A summer of tomatoes and down jackets
In the world of TikTok, last summer was the summer of the tomato girl, a digital version of dolce vita repackaged for the Z generation. Over the past few months, our social media has been filled with stylish girls walking around with straw baskets, and beautiful people gorging themselves on spaghetti. Suddenly, everyone wanted to take pictures of themselves in Levante, as if they had landed in Amalfi. The second season of The White Lotus, which was shot in sumptuous Sicily, has helped make this aesthetic so aspirational. Videos tagged as “tomato girl summer” on TikTok racked up 62 million views in September, and brands took note. The U.S. boutique Lisa Says Gah launched capsule collections of garments printed with Spanish-style tapas, baguettes, lemons and, of course, tomatoes. In turn, the Spanish brand Compañía Fantástica marketed pieces with illustrations of shrimp in a perfect orangey-pink color. Meanwhile, the residents of those popular areas in southern Europ e— probably oblivious to the trend on social media — protected themselves from the heat wave by keeping their blinds down all the time and not setting foot outside until nightfall.
In the midst of this eternal summer, there is the curious phenomenon of wearing a trendy down jacket to take in the sun. Who hasn’t rolled their eyes at someone wearing a North Face jacket and Nike Air Force sneakers to have a vermouth on a terrace? The figures confirm that the increasingly shorter winter is not causing problems for The North Face. Yes, the 1996 Retro Nuptse jacket model has been seen in high schools as well as at trap concerts. And it has connected the closets of Los Angeles it-girls like Kendall Jenner and Hailey Bieber to the wardrobes of Sunday commuters in the mountains of Madrid, Spain. In May, the brand reported a 12% increase in profits for the year’s fourth quarter, despite VF Corp, the U.S. company that owns The North Face, raising prices.

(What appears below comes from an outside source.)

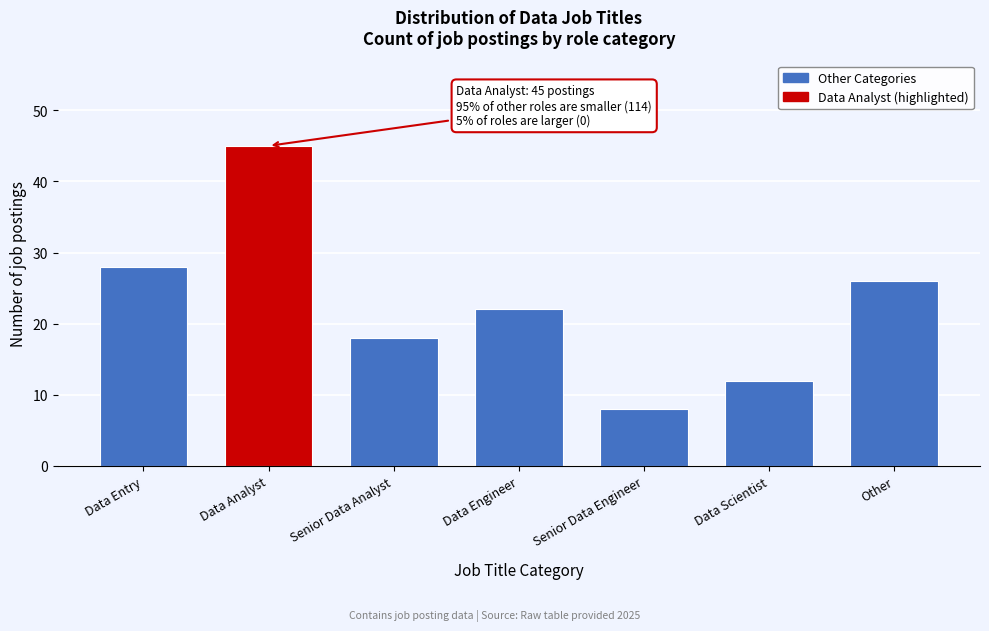

Reading left to right, extract all data points from this chart.

28	45	18	22	8	12	26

Is this trend the result of brand-name bias, denialism or pure dissociation? It could simply be a testament to people’s enormous capacity for daydreaming. Wearing a Nuptse when a denim jacket would suffice is, in a way, wanting to think that glaciers will stay in place, dreaming that it will snow at Christmas and that Santa Claus will continue to deliver presents in his sleigh. And in this fantasy that we’ve established, there’s no better company than fashion, which is always there, ready to fuel pipedreams.